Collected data
★ ★ ★ ★
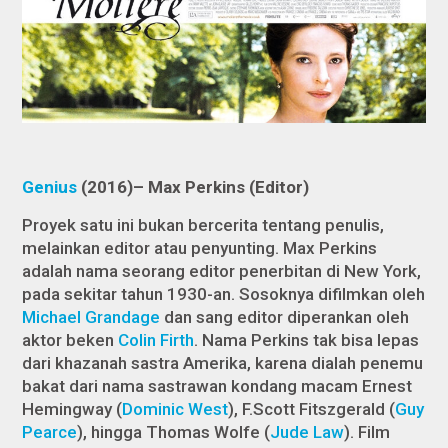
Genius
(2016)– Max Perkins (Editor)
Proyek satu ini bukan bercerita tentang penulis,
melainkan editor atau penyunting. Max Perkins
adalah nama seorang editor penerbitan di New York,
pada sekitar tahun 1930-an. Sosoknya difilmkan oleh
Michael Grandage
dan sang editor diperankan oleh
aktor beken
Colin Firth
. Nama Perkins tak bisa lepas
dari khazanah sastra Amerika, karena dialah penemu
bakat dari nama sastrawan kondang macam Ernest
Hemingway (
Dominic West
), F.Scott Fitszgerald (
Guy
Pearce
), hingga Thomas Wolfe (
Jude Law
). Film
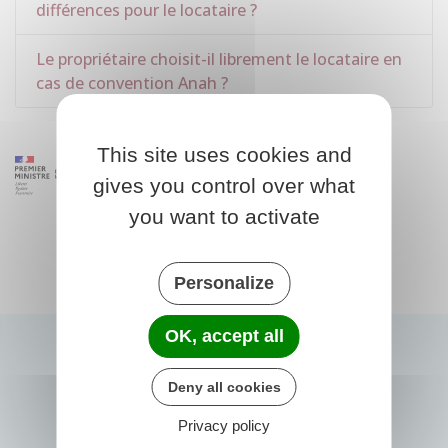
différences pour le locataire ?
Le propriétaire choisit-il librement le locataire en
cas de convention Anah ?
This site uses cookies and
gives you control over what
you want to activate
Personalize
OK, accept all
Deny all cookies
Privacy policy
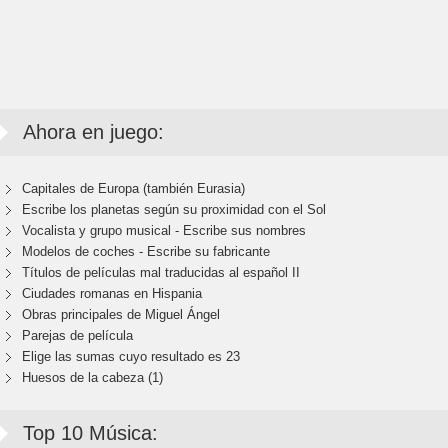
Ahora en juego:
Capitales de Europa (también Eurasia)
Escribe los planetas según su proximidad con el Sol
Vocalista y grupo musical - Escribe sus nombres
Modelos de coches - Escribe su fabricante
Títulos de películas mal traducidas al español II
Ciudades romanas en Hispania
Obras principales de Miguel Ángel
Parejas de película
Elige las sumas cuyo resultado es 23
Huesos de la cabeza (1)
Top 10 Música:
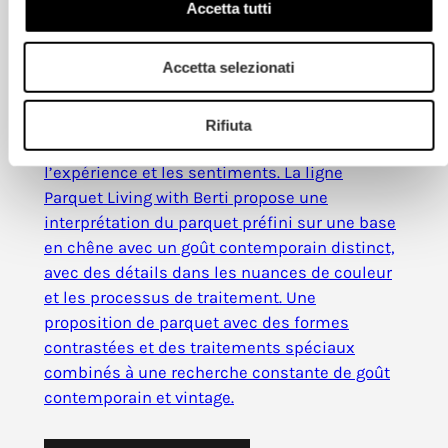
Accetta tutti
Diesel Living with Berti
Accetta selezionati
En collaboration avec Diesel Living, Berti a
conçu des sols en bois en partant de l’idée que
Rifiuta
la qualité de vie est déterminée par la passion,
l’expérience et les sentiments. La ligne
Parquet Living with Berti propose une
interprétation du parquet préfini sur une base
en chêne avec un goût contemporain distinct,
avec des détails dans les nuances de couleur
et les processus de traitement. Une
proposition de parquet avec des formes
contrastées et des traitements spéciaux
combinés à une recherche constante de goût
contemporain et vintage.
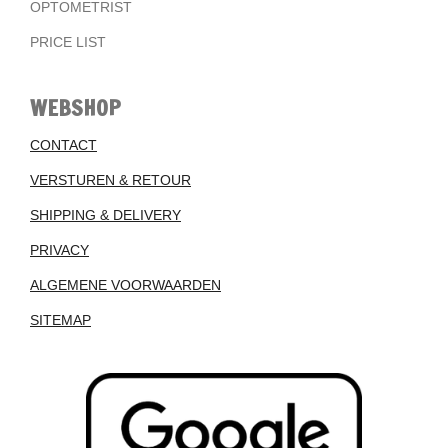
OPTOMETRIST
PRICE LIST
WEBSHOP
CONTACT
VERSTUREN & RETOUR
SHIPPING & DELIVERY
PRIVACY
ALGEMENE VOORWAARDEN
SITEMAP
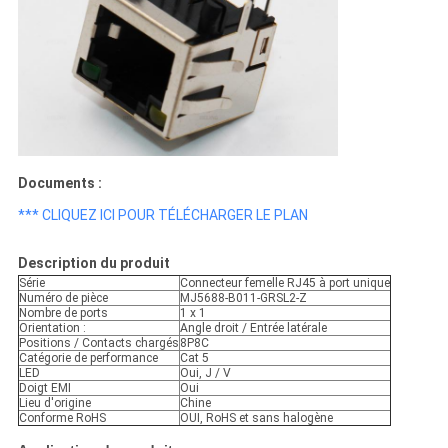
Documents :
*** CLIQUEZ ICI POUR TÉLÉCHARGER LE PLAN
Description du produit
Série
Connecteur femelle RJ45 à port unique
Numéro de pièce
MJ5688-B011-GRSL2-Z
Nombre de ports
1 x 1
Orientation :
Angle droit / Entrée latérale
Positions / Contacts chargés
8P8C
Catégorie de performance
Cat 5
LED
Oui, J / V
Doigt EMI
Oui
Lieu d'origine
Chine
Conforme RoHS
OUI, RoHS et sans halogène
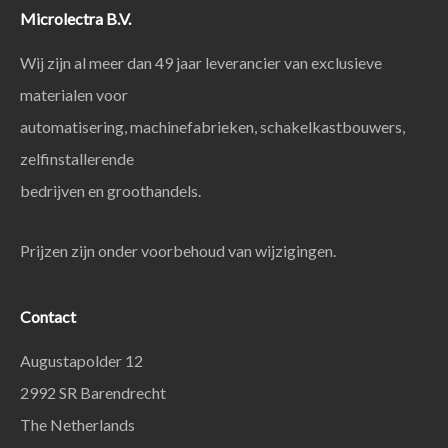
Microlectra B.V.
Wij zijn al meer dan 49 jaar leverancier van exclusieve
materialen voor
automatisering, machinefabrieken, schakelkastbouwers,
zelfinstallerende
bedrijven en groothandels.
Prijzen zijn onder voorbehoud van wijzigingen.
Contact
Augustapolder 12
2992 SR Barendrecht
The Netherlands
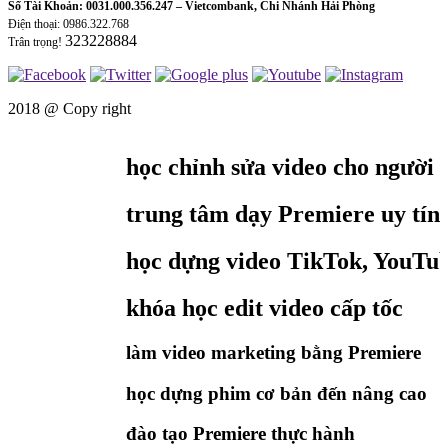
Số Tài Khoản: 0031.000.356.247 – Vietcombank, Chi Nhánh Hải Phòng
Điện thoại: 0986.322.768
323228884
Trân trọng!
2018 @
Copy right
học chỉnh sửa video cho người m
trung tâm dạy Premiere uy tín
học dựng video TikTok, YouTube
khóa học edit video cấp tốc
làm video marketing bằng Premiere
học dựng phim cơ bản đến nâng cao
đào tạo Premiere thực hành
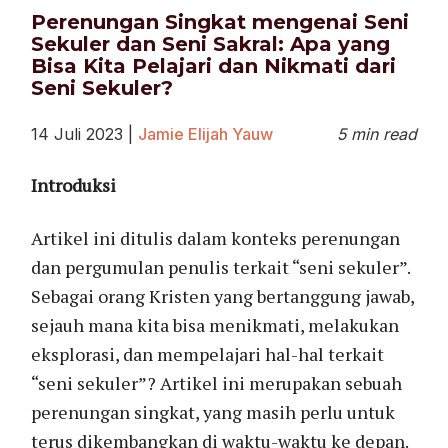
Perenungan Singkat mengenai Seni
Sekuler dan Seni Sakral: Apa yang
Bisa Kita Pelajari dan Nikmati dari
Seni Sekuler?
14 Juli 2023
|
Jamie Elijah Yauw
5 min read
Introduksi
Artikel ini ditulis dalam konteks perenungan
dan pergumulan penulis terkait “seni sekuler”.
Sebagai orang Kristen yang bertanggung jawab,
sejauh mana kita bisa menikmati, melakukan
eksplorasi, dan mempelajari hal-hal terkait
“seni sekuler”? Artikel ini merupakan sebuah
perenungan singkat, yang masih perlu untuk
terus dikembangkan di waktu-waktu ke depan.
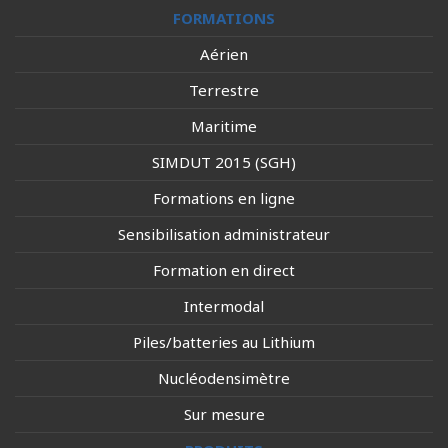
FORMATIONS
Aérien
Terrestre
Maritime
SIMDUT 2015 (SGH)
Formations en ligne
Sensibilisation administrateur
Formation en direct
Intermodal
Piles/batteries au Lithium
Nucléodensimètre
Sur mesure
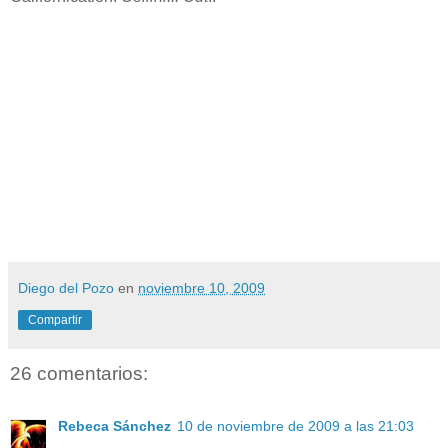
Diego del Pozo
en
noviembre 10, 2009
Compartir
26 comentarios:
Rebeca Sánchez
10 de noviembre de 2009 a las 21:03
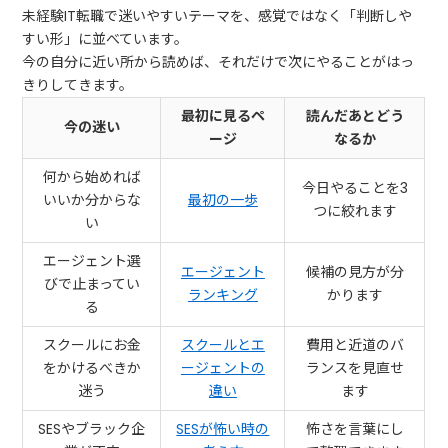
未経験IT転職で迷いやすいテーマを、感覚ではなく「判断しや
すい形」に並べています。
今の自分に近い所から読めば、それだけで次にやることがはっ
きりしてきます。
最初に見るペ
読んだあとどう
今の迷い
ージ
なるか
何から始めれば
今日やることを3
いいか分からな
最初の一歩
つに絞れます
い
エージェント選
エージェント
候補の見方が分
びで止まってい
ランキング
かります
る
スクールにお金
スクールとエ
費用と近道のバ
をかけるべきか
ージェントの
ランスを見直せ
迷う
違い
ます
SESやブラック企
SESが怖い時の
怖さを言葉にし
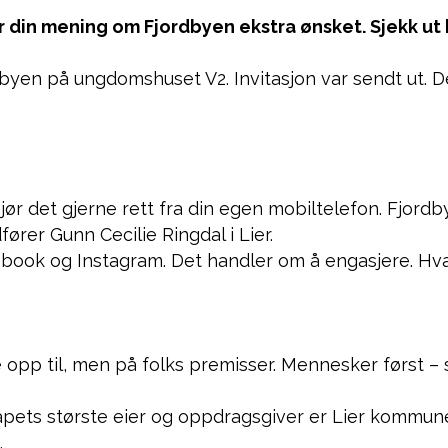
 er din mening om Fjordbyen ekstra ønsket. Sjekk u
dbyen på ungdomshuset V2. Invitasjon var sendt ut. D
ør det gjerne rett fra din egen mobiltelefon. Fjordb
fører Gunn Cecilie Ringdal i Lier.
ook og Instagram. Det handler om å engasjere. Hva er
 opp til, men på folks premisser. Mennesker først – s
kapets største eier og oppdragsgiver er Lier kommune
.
★ ★ ★ ★
## Your assignment
Output the text of every item above line for line, without altering anything, and leave the pictures out of your answer.

## Finished exercise
Genius
(2016)– Max Perkins (Editor)
Proyek satu ini bukan bercerita tentang penulis,
melainkan editor atau penyunting. Max Perkins
adalah nama seorang editor penerbitan di New York,
pada sekitar tahun 1930-an. Sosoknya difilmkan oleh
Michael Grandage
dan sang editor diperankan oleh
aktor beken
Colin Firth
. Nama Perkins tak bisa lepas
dari khazanah sastra Amerika, karena dialah penemu
bakat dari nama sastrawan kondang macam Ernest
Hemingway (
Dominic West
), F.Scott Fitszgerald (
Guy
Pearce
), hingga Thomas Wolfe (
Jude Law
). Film
différences pour le locataire ?
Le propriétaire choisit-il librement le locataire en
cas de convention Anah ?
This site uses cookies and
gives you control over what
you want to activate
Personalize
OK, accept all
Deny all cookies
Privacy policy
Ahora en juego:
Capitales de Europa (también Eurasia)
Escribe los planetas según su proximidad con el Sol
Vocalista y grupo musical - Escribe sus nombres
Modelos de coches - Escribe su fabricante
Títulos de películas mal traducidas al español II
Ciudades romanas en Hispania
Obras principales de Miguel Ángel
Parejas de película
Elige las sumas cuyo resultado es 23
Huesos de la cabeza (1)
Top 10 Música:
Accetta tutti
Diesel Living with Berti
Accetta selezionati
En collaboration avec Diesel Living, Berti a
conçu des sols en bois en partant de l’idée que
Rifiuta
la qualité de vie est déterminée par la passion,
l’expérience et les sentiments. La ligne
Parquet Living with Berti propose une
interprétation du parquet préfini sur une base
en chêne avec un goût contemporain distinct,
avec des détails dans les nuances de couleur
et les processus de traitement. Une
proposition de parquet avec des formes
contrastées et des traitements spéciaux
combinés à une recherche constante de goût
contemporain et vintage.
OPTOMETRIST
PRICE LIST
WEBSHOP
CONTACT
VERSTUREN & RETOUR
SHIPPING & DELIVERY
PRIVACY
ALGEMENE VOORWAARDEN
SITEMAP
Documents :
*** CLIQUEZ ICI POUR TÉLÉCHARGER LE PLAN
Description du produit
Série
Connecteur femelle RJ45 à port unique
Numéro de pièce
MJ5688-B011-GRSL2-Z
Nombre de ports
1 x 1
Orientation :
Angle droit / Entrée latérale
Positions / Contacts chargés
8P8C
Catégorie de performance
Cat 5
LED
Oui, J / V
Doigt EMI
Oui
Lieu d'origine
Chine
Conforme RoHS
OUI, RoHS et sans halogène
Microlectra B.V.
Wij zijn al meer dan 49 jaar leverancier van exclusieve
materialen voor
automatisering, machinefabrieken, schakelkastbouwers,
zelfinstallerende
bedrijven en groothandels.
Prijzen zijn onder voorbehoud van wijzigingen.
Contact
Augustapolder 12
2992 SR Barendrecht
The Netherlands
Số Tài Khoản: 0031.000.356.247 – Vietcombank, Chi Nhánh Hải Phòng
Điện thoại: 0986.322.768
323228884
Trân trọng!
2018 @
Copy right
học chỉnh sửa video cho người m
trung tâm dạy Premiere uy tín
học dựng video TikTok, YouTube
khóa học edit video cấp tốc
làm video marketing bằng Premiere
học dựng phim cơ bản đến nâng cao
đào tạo Premiere thực hành
Perenungan Singkat mengenai Seni
Sekuler dan Seni Sakral: Apa yang
Bisa Kita Pelajari dan Nikmati dari
Seni Sekuler?
14 Juli 2023
|
Jamie Elijah Yauw
5 min read
Introduksi
Artikel ini ditulis dalam konteks perenungan
dan pergumulan penulis terkait “seni sekuler”.
Sebagai orang Kristen yang bertanggung jawab,
sejauh mana kita bisa menikmati, melakukan
eksplorasi, dan mempelajari hal-hal terkait
“seni sekuler”? Artikel ini merupakan sebuah
perenungan singkat, yang masih perlu untuk
terus dikembangkan di waktu-waktu ke depan.
FORMATIONS
Aérien
Terrestre
Maritime
SIMDUT 2015 (SGH)
Formations en ligne
Sensibilisation administrateur
Formation en direct
Intermodal
Piles/batteries au Lithium
Nucléodensimètre
Sur mesure
Diego del Pozo
en
noviembre 10, 2009
Compartir
26 comentarios:
Rebeca Sánchez
10 de noviembre de 2009 a las 21:03
未経験IT転職で迷いやすいテーマを、感覚ではなく「判断しや
すい形」に並べています。
今の自分に近い所から読めば、それだけで次にやることがはっ
きりしてきます。
最初に見るペ
読んだあとどう
今の迷い
ージ
なるか
何から始めれば
今日やることを3
いいか分からな
最初の一歩
つに絞れます
い
エージェント選
エージェント
候補の見方が分
びで止まってい
ランキング
かります
る
スクールにお金
スクールとエ
費用と近道のバ
をかけるべきか
ージェントの
ランスを見直せ
迷う
違い
ます
SESやブラック企
SESが怖い時の
怖さを言葉にし
 er din mening om Fjordbyen ekstra ønsket. Sjekk u
dbyen på ungdomshuset V2. Invitasjon var sendt ut. D
ør det gjerne rett fra din egen mobiltelefon. Fjordb
fører Gunn Cecilie Ringdal i Lier.
ook og Instagram. Det handler om å engasjere. Hva er
 opp til, men på folks premisser. Mennesker først – s
kapets største eier og oppdragsgiver er Lier kommune
.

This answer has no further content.